OK that is a very truncated partial history of California and me. Zero question exists that without California I would not exist. More so there is no place in the world where an ordinary guy like me could be involved in such a huge variety of consequential events for the world nor learn so much. FWIW, if I gave a complete list of all the stuff I worked on nobody would believe it. I barely do myself. How many ignorant people actually worked on DARPANET although we could not actually understand what we were doing? Similarly, working on SWIFT and being part of the group that renamed BankAmericard as Visa and spawned Visa International not to mention projects such as QUEST (quiet efficient supersonic transport) which came to an fied the project and confiscated all the work, so nothing was left except that acronym, which never was classified. We were all quietly angry, much more so the actual inventors.
All of that was in California. So are memories of a really strange kid with horrible bo who hung around as some of us were working with Xerox Parc and SRI on some bizarre notion to make a computer that could be used by untrained people. That was not too long after the project we did advising HP that there was no future for a handheld calculator because only engineers would use it and a slide rule was faster, easier and more flexible. Thus was TI formed and Austin became a tech center.
Many years later my house is full of the products first spawned by that kid with bo. Oddly enough I never sold my shares in his silly little fruity offspring, through thick and thin times.

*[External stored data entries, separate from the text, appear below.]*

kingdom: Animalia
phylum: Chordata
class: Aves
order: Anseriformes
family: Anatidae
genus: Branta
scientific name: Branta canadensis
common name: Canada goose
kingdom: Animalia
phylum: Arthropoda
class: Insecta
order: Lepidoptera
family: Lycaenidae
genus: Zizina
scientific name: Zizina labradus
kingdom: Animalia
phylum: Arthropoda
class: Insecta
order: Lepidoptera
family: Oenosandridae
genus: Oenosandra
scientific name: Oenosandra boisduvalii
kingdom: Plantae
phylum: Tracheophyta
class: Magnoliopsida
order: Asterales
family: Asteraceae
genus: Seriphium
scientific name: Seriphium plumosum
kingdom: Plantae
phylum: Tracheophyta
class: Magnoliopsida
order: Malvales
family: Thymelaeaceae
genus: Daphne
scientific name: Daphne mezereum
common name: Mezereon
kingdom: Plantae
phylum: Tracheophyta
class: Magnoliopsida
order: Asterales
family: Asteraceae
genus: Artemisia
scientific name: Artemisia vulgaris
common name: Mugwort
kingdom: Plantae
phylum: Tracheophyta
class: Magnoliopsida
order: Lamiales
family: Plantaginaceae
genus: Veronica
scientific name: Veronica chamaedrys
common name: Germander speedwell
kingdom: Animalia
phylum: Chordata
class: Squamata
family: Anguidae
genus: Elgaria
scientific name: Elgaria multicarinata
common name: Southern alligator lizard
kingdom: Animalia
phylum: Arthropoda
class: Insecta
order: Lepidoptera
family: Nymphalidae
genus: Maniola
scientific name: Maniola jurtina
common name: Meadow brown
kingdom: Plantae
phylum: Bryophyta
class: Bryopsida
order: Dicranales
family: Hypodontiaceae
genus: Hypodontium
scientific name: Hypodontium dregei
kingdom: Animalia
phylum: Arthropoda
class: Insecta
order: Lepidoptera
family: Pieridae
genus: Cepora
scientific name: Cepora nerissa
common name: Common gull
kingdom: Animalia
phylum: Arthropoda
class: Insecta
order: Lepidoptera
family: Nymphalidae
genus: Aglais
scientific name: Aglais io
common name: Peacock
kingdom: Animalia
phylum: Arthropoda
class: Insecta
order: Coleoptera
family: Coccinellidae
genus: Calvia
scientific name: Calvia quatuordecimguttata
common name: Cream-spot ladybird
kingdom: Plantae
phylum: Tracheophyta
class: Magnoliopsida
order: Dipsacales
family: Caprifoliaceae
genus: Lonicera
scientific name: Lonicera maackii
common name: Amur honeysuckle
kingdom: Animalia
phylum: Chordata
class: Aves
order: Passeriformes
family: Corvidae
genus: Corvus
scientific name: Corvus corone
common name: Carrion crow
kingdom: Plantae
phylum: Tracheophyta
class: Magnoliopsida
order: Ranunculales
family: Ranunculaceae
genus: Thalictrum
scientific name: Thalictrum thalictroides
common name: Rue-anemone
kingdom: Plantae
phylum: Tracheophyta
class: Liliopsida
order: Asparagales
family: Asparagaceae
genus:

I have childhood memories of Gilroy, garlic and Rainer cherries. I even remember gathering abalone with my father near Santa Cruz when the tide was out. I still have a couple of those shells.
Finally, I choose to live mostly in Brazil, a little bit in Miami, but I am grateful for California. My spouse and I regularly debate about moving back there. Still, California is the place to go to invent new dreams and make them happen, not a place for reminiscence.
Where better to base businesses intended to revolutionize the world we live in of even find new worlds in which to live?
Tesla probably could not have been created anywhere else. Despite the horrible problems, disarray and costs the intellectual ferment is needed.
My father used to say that Leland Stanford Junior University might someday become good enough to drop the ‘junior’. It seems he was correct.